TASK ITEM ▸
When a line in the listing contains the string "step", pick it out and copy it.

--*--

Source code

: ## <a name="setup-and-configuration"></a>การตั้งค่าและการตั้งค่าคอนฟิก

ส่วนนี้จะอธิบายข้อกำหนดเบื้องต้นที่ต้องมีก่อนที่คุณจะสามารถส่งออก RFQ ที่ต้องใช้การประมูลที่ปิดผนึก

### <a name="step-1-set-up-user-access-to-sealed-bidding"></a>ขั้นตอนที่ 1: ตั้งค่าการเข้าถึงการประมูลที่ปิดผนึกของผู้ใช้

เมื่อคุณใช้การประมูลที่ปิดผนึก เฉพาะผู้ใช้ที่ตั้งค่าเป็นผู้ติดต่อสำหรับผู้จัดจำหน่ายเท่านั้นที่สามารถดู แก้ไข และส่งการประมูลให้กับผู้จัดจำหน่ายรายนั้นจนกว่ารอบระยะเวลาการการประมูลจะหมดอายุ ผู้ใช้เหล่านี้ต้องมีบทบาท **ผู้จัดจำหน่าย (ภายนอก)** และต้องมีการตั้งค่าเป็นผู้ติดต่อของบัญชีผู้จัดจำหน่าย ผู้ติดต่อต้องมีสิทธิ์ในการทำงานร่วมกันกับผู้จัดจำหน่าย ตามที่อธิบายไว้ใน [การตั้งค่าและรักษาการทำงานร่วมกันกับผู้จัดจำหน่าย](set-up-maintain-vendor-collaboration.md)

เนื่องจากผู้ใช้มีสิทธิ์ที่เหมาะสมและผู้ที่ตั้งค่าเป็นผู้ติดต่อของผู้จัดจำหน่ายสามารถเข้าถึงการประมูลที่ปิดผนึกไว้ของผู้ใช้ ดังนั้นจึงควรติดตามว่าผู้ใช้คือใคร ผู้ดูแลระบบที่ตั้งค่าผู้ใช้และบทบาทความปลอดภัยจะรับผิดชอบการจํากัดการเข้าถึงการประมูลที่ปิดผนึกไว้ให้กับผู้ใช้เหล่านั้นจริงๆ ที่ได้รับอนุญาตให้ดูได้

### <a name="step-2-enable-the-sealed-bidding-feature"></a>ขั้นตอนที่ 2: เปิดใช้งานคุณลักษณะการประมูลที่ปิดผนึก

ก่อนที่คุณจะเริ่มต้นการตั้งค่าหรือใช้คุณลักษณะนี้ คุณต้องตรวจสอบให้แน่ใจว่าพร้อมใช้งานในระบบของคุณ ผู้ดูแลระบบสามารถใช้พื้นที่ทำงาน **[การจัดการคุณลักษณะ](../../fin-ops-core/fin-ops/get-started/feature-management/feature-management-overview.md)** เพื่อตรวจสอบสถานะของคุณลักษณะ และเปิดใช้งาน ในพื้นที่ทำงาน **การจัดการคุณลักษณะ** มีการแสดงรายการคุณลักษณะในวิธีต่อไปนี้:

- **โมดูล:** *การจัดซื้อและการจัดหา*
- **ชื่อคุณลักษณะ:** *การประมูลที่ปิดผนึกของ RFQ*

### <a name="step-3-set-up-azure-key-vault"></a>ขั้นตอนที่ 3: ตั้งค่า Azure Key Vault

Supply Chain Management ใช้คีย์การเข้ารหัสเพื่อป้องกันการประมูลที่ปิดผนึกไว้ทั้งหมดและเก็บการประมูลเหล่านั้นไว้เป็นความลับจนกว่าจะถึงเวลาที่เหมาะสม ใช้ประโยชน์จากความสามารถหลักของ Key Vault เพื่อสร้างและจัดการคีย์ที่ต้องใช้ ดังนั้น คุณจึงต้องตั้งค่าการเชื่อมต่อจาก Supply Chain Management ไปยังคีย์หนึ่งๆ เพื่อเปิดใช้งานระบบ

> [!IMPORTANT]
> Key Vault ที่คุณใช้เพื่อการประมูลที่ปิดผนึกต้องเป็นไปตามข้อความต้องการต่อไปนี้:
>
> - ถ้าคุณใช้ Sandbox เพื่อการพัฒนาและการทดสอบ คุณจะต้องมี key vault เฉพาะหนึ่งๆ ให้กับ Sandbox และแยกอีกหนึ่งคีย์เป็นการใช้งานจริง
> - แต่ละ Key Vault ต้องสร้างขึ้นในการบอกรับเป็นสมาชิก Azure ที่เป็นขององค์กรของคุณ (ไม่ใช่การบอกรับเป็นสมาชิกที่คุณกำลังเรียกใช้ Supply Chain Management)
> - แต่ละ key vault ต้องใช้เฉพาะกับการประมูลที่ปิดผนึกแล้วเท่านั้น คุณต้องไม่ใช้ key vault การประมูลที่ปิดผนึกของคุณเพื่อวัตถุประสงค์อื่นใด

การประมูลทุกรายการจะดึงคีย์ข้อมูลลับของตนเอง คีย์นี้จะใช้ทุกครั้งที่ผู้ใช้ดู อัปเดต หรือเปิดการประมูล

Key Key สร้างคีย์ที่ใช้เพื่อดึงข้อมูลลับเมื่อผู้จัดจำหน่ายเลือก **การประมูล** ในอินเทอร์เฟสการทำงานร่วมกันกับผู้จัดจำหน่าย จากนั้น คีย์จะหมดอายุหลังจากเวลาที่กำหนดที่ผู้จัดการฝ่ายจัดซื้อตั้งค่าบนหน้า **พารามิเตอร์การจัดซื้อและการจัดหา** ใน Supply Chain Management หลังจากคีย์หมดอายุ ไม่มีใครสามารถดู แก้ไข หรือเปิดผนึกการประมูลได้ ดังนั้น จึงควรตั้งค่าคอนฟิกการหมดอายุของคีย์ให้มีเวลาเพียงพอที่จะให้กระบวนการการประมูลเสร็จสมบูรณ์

--*--

ANSWER TO THIS TASK ▸
### <a name="step-1-set-up-user-access-to-sealed-bidding"></a>ขั้นตอนที่ 1: ตั้งค่าการเข้าถึงการประมูลที่ปิดผนึกของผู้ใช้
### <a name="step-2-enable-the-sealed-bidding-feature"></a>ขั้นตอนที่ 2: เปิดใช้งานคุณลักษณะการประมูลที่ปิดผนึก
### <a name="step-3-set-up-azure-key-vault"></a>ขั้นตอนที่ 3: ตั้งค่า Azure Key Vault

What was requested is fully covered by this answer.